While at Belmont, Adam studied both classical violin and alternative styles, and performed with almost every ensemble the University offered: Symphony Orchestra, String Chamber Orchestra, Oratorio Orchestra, Opera Orchestra, New Music Ensemble, string quartets, Jazz Septet, and various vocal ensembles.

In May of 2019, Adam became the first person to graduate from Belmont University with two Bachelor of Music degrees; one in Violin Performance and one in Commercial Music.

Since August of 2019, Adam has been attending Middle Tennessee State University, where he received a full scholarship. He is studying classical violin with Dr. Andrea Dawson, in order to earn his Master of Music. While studying at MTSU, he is a Graduate Teaching Assistant under Dr. Carol Nies and Dr. Andrea Dawson. At MTSU, Adam has performed with the Symphony Orchestra, Chamber Orchestra, Concert Orchestra, Musical Theatre productions, and with several chamber groups.

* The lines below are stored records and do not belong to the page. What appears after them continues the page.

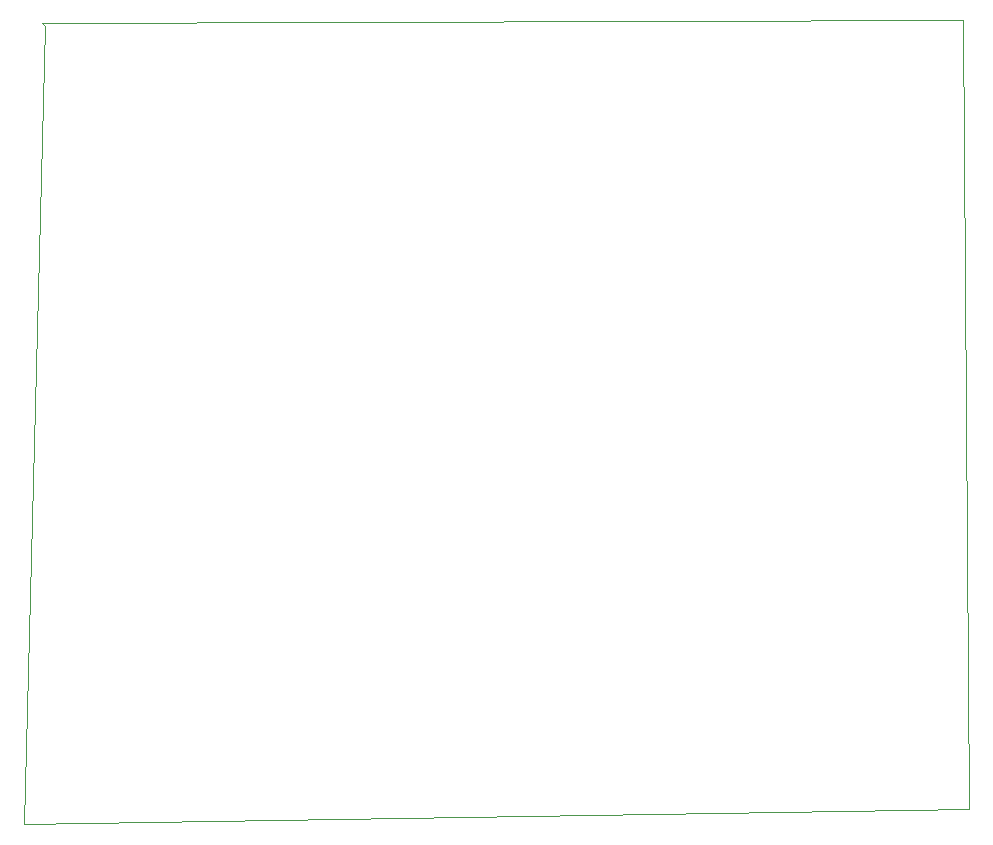
<source format=gbr>
%TF.GenerationSoftware,KiCad,Pcbnew,(5.1.6)-1*%
%TF.CreationDate,2020-11-21T18:59:46+08:00*%
%TF.ProjectId,Nov_21,4e6f765f-3231-42e6-9b69-6361645f7063,rev?*%
%TF.SameCoordinates,Original*%
%TF.FileFunction,Profile,NP*%
%FSLAX46Y46*%
G04 Gerber Fmt 4.6, Leading zero omitted, Abs format (unit mm)*
G04 Created by KiCad (PCBNEW (5.1.6)-1) date 2020-11-21 18:59:46*
%MOMM*%
%LPD*%
G01*
G04 APERTURE LIST*
%TA.AperFunction,Profile*%
%ADD10C,0.100000*%
%TD*%
G04 APERTURE END LIST*
D10*
X198374000Y-49784000D02*
X198882000Y-116586000D01*
X120396000Y-50038000D02*
X198374000Y-49784000D01*
X120650000Y-50292000D02*
X120396000Y-50038000D01*
X118872000Y-117856000D02*
X120650000Y-50292000D01*
X198882000Y-116586000D02*
X118872000Y-117856000D01*
M02*

</source>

Adam's past performances include concerts with the Peoria Pops Orchestra, Illinois Wesleyan Civic Orchestra, Central Illinois Youth Symphony, Heartland Festival Orchestra, Nashville Composers Collective, Trevecca Symphony Orchestra, and the Nashville Reading Orchestra. He has also performed in pit orchestras for musicals including Oklahoma!, Peter Pan, and Kiss Me, Kate!

 

In the studio, Adam has recorded strings for Blackwood Row, Emma Klein, multiple other independent artists, and several independent film scores. Other live performances include concerts with Emma Klein, Timbre, Kathy Mattea, and Sheryl Crow.

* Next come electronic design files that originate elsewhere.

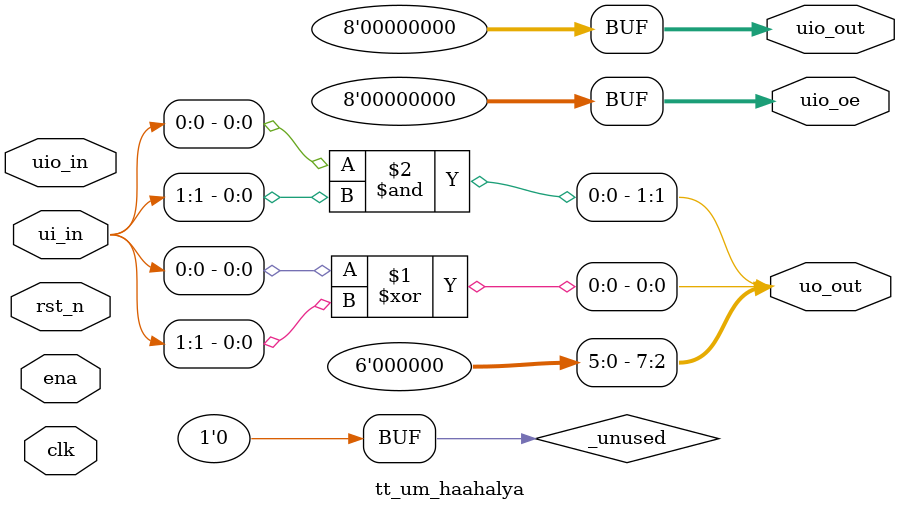
<source format=v>
/*
 * Copyright (c) 2024 Your Name
 * SPDX-License-Identifier: Apache-2.0
 */

`default_nettype none

module tt_um_haahalya (
    input  wire [7:0] ui_in,    // Dedicated inputs
    output wire [7:0] uo_out,   // Dedicated outputs
    input  wire [7:0] uio_in,   // IOs: Input path
    output wire [7:0] uio_out,  // IOs: Output path
    output wire [7:0] uio_oe,   // IOs: Enable path (active high: 0=input, 1=output)
    input  wire       ena,      // always 1 when the design is powered, so you can ignore it
    input  wire       clk,      // clock
    input  wire       rst_n     // reset_n - low to reset
);

  // All output pins must be assigned. If not used, assign to 0.
  //assign uo_out  = ui_in + uio_in;  // Example: ou_out is the sum of ui_in and uio_in
    assign uo_out[0] = ui_in[0] ^ ui_in[1];
    assign uo_out[1] = ui_in[0] & ui_in[1];
  assign uio_out = 0;
  assign uio_oe  = 0;
    assign uo_out[7:2]=6'b0;

  // List all unused inputs to prevent warnings
    wire _unused = &{ena, clk, rst_n, 1'b0};

endmodule

</source>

Adam has also appeared in music videos for Nico Kotulas and Kaleb Frey. He will also be featured in the upcoming season premiere of the third season of Chrisley Knows Best.

He has studied with numerous professionals and private teachers including Kristin Schmidt, Dr. Sarah Gentry (Illinois State University), Maestro David Commanday (Heartland Festival Orchestra), Dr. David Wallace (Berklee), Dr. Marcia Henry Liebenow (Peoria Symphony, Bradley University), Elisabeth Rust (Peoria Symphony), Dr. EmmaLee Holmes Hicks, Rachel Barton Pine, Mark Wood, Billy Contreras, Tammy Rogers King, Elisabeth Small (Belmont University), Ryan Joseph (Alan Jackson), Dr. Terry Durbin (University of Louisville),  Hal Grossman (University of Louisville), Alison Gooding Hoffman (Nashville Symphony), and Dr. Andrea Dawson (Middle Tennessee State University).

Adam graduated from MTSU with his Master of Music degree in May of 2021. He currently maintains a private studio of beginner through intermediate level students.